> **EXERCISE BRIEF**: Can you rewrite the extracted text of every item, changing "2024" to "2025" and leaving everything else as it is? Omit the page images from your answer.

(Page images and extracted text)
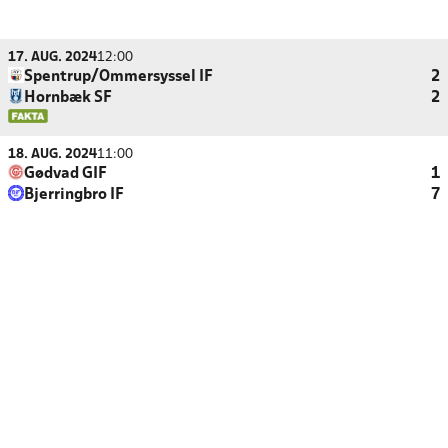
17. AUG. 2024
12:00
Spentrup/Ommersyssel IF
2
Hornbæk SF
2
18. AUG. 2024
11:00
Gødvad GIF
1
Bjerringbro IF
7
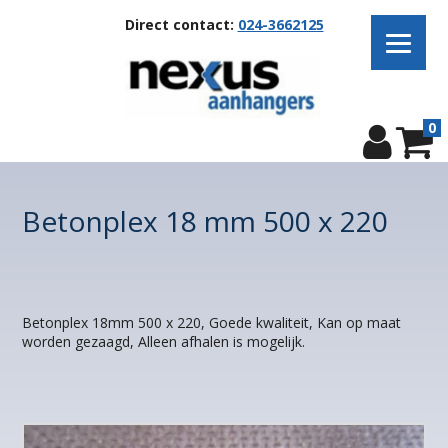
Direct contact:
024-3662125
0
Betonplex 18 mm 500 x 220
Betonplex 18mm 500 x 220, Goede kwaliteit, Kan op maat
worden gezaagd, Alleen afhalen is mogelijk.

> **EXERCISE RESULT**:
17. AUG. 2025
12:00
Spentrup/Ommersyssel IF
2
Hornbæk SF
2
18. AUG. 2025
11:00
Gødvad GIF
1
Bjerringbro IF
7
Direct contact:
024-3662125
0
Betonplex 18 mm 500 x 220
Betonplex 18mm 500 x 220, Goede kwaliteit, Kan op maat
worden gezaagd, Alleen afhalen is mogelijk.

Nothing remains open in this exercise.